Third, under the terms of the negotiated agreement, specific mechanisms would be put in place to organize independent parent and student organizations and/or strengthen those that exist so that they truly engage the constituency for whom they presume to speak. As far as I know, student organizations of this type require for their sustenance some sponsorship by a continuing “adult”—either person or organization, and parent organizations of this type need staff support other than that which a school might provide.
Fourth, continuing mechanisms at school sites—like site councils, parent participation components or whatever—would engage in the daily implementation of programs whose efficacy would be evaluated by the independent partnership as well as by the site groups. The site groups should not be confused with the independent partnership. Let me elaborate.
The former—the continuing mechanisms at school sites—are collaborative organizational forms based on common interest, which may have emerged only after conflict, with the assumption that the parties have to immerse themselves in the details of an agreement to make its implementation work. The latter—community organizations and unions—is an alliance of organizations whose purpose is to move an agenda of equality, justice, freedom, community, security and other core values against its adversaries whose interests lead them to fight for the preservation of the status quo, and, when opportunities arise, to roll-back past gains, and dismantle the institutions necessary for a common democratic life—as corporations in the U.S. did starting in the 1970s in relation to unions; as southern politicians now are doing in their efforts to disenfranchise black voters; as the War on Poverty was used by mayors to tame insurgent forces in their cities…and on-and-on. Pay heed to Oliver Cromwell’s instruction to his troops: “Trust in God, but keep your powder dry”, and its more recent rendering during World War 2—“Praise the Lord and pass the ammunition.”
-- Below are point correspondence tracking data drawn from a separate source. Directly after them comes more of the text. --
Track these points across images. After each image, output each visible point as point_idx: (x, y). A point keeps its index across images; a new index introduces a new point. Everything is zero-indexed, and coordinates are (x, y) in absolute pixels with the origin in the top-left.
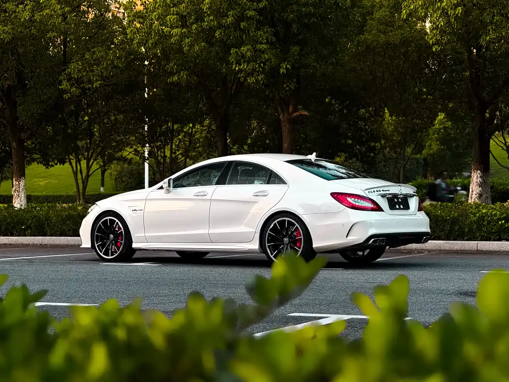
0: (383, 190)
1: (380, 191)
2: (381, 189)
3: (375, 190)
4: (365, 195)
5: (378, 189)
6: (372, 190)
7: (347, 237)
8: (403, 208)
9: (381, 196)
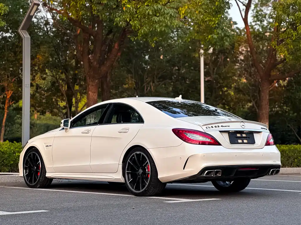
0: (222, 126)
1: (219, 126)
2: (220, 125)
3: (214, 126)
4: (203, 131)
5: (217, 125)
6: (210, 126)
7: (184, 169)
8: (247, 142)
9: (220, 131)
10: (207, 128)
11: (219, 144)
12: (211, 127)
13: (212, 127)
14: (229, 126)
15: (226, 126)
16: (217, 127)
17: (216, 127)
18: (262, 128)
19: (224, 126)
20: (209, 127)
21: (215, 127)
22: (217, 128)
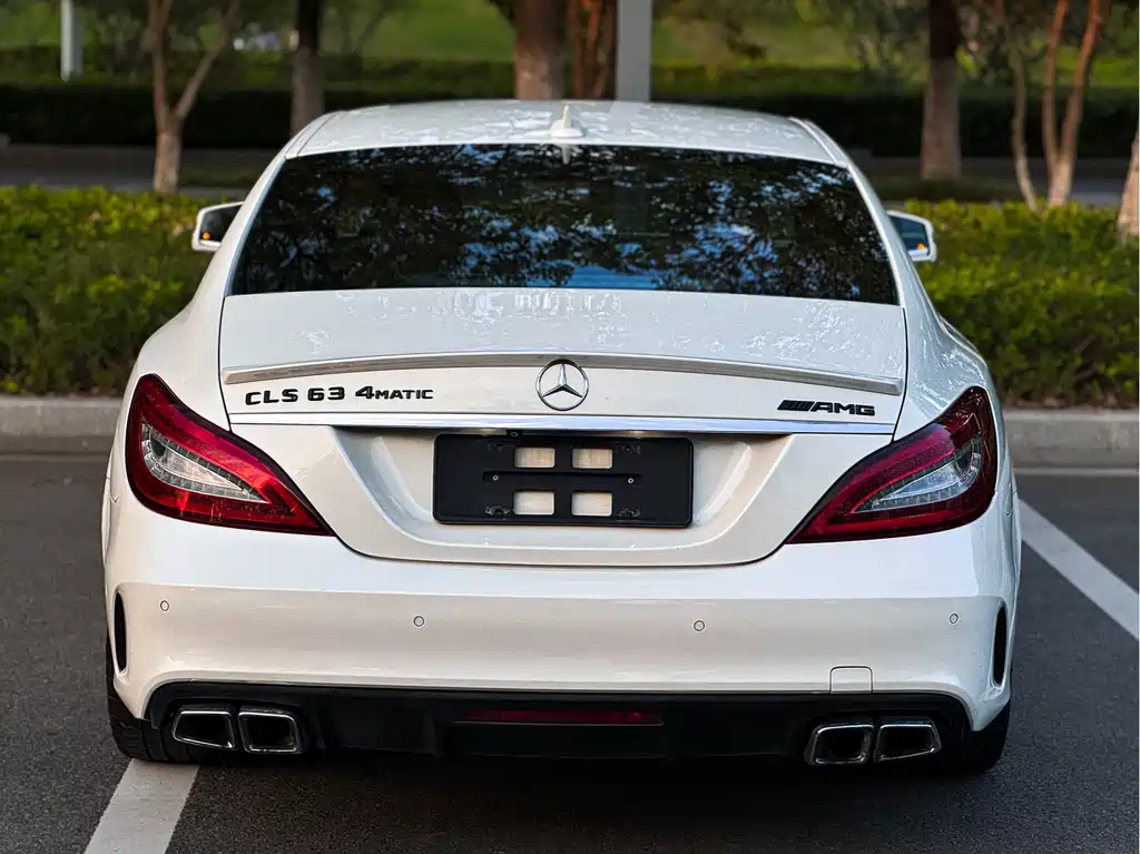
0: (366, 392)
1: (339, 394)
2: (351, 382)
3: (302, 385)
4: (219, 420)
5: (325, 382)
6: (276, 388)
8: (608, 512)
9: (343, 430)
10: (254, 399)
11: (315, 525)
12: (286, 393)
13: (290, 395)
14: (422, 394)
15: (397, 394)
16: (327, 394)
17: (321, 397)
18: (787, 405)
19: (379, 394)
20: (267, 394)
21: (315, 395)
22: (326, 404)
The Algebra Project (AP) offers an example of the kind of detailed involvement that is required for implementation of a reform project in schools. An alignment has to take place in a school district that, ideally, goes from the board of education and superintendent down to the district curriculum department’s staff person(s) who are in charge of math education, down to the site principal and to the math teacher who is actually going to do AP in his/her classroom. Further, there has to be a site commitment to engage students so that they want to participate in AP and are willing to do the extra work it requires beyond normal school work assignments. Finally, parents of those students have to be engaged in the process as well.
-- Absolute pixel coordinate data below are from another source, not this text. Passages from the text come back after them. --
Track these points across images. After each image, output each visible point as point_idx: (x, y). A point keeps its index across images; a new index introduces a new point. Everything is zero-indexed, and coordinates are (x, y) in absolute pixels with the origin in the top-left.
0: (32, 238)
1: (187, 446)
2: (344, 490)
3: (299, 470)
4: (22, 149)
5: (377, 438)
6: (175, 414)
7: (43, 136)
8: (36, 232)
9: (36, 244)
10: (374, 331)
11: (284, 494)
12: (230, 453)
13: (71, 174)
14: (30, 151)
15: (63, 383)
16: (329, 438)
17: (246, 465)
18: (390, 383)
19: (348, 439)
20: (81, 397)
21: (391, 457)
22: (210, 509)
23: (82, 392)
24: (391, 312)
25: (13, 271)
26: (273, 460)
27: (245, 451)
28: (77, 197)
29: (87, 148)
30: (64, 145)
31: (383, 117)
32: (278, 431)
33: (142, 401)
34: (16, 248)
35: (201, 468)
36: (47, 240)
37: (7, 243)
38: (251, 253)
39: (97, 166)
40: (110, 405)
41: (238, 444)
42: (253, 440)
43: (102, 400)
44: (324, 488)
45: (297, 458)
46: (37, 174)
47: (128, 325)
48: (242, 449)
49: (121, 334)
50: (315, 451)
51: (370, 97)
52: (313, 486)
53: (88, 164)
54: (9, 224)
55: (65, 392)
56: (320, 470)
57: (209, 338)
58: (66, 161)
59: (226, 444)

All the above are collaborative efforts, though, of course, there may be disagreements on how to proceed at any point in time. They are different from the processes of conflict, negotiation, compromise and monitoring that community organizations and labor unions engage in with “power structure” entities with which they deal.
In this understanding, implementation requires different mechanisms. Both are required.
I believe these ideas can be applied to all the public institutions that Harry Boyte talks about when he extends community organizing principles into the democratization of public institutions. I also believe that without the kind of people power indicated by this approach, there will continue to be successes that are ignored, marginalized or stamped out by systems that are frightened by their potential for transformational change.